Diğer bir konudan devam edeyim. Gün içerisinde yapılanlara değişiklik getirmek. Bu çok belirgin bir madde olmadığından kendi açımızdan ele almamız gerekecek. Bir günümüzü düşünelim. Belki aynı yoldan gidiyor, kişileri görüyor, cümleleri kuruyoruzdur. Bu alışkanlıkları biraz kırmak gerekiyor. Benim gibi, rutine sadakati yüksek olan biri için bu pek kolay bir hamle sayılmaz. Ancak birkaç kalıplaşmış hareketi değiştirmek bize farklı şekilde yansıyacak bir dizi aksiyon zincirini beraberinde getirebilir. Sonuçta bu zinciri harekete geçirecek kişi yine biziz. Her ne yapıyorsak (bir başımıza veya başkalarıyla) buna biraz farklılık katmak, yararlı olabilir. Bunu nasıl yapacağımızı da en iyi yine biz biliriz.
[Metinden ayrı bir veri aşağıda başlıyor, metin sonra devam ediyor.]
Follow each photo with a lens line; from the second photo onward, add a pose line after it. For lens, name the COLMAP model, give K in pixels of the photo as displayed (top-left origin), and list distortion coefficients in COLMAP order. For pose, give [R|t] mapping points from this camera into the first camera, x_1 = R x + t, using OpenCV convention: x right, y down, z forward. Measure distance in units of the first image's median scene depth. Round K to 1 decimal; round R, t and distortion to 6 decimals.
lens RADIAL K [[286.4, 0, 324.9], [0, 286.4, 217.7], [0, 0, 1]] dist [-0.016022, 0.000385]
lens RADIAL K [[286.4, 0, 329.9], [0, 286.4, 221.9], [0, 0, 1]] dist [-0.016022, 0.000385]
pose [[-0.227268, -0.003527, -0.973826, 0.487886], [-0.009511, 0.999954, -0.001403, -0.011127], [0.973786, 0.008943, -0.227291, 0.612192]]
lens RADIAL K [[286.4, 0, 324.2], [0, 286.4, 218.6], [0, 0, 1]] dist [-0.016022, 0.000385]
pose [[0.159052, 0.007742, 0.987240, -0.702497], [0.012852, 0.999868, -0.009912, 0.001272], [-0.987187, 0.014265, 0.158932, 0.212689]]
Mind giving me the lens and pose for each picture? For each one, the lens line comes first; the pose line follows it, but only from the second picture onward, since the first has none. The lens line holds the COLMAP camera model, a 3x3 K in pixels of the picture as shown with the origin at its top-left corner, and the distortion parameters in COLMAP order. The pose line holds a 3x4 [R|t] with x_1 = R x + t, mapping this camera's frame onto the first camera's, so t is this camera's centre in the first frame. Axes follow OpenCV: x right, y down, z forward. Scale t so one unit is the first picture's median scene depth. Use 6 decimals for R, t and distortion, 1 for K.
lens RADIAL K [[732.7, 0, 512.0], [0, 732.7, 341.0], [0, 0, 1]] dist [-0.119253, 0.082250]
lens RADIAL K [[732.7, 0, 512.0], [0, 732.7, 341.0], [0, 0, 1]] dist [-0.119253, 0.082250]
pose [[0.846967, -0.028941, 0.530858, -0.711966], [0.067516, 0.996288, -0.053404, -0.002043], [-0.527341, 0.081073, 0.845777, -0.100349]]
Photo by Kate Stone Matheson on Unsplash
Son madde olarak ise kısa tutacağım ama en sevdiklerimden biri: hayal kurmak. Evet, kulağa basit geliyor, değil mi? Ama etkisi, hayal gücümüzü ne kadar serbest bıraktığımıza bağlı. Bu defa kendimden örnekleyeyim o halde. Bu sıralar, her ay yaptığım sürecimin arkasında kaldığımı düşündüm. Yorgunlukla birlikte keyif eksikliği de bu duruma eklendi. Eskiden bu tarz duygulara daha sık kapılırdım. Emin olamasam da, esas neden kişisel paydada etki eden bazı durumlar da olabilir. Her halükarda bu durum, okumama ve yazmama da engel teşkil ediyor. Beni neşelendirecek, iyi hissettirecek bu alışkanlıklarıma dahi el atamamak inanın hiç iç açıcı bir durum değil açıkçası.
Bu yüzden, ilk iki maddede saydığım şeylere elimden geldiğince dikkat edip hayal kurmaya yöneldim. Belki okuyup yazmaya yeterince vakit ayıramadım ama bir süredir hayal kurmadığımı fark ettim. Oysa son bir-iki yıldır bunu epey artırmıştım. Sanırım fazla sistematik ve hatta robotik davranmaya başlamışım.
Bu farkındalıkla birlikte uçuk kaçık düşünceleri kucakladım, aklıma gelenleri not aldım. Notlarımın çoğu, eksikliğini hissettiğim okuma-yazma alanıyla ilgiliydi. İçgüdüsel olarak bu tarafa yöneldiğimi düşünüyorum. Sonuçta iki yeni şiir yazabildim, ele almak istediğim konulara yenilerini ekledim, eski notlarımı toparlamaya başladım (bence en yorucu kısmı buydu), elimdeki içeriklerin dışında iki farklı kitap fikri buldum. Hayallerim bana hem neşe verdi hem de beni harekete geçirdi. Çünkü ortaya çıkan fikirler yeni, farklı ve eğlenceliydi. Kimi zaman bu itici gücü arkadaşlarımızdan alırız kimi zaman ise çok sık başvurmadığımız hayal gücümüzden.
O hâlde hayal kuramıyorsak bile, bu hissi bizde uyandıran arkadaşlarımızla vakit geçirmek de bir yöntem olabilir. Yeter ki bizim yaptığımızı yapmayın ve yazımın ilk cümlesindeki döngüden kopmaya bakın.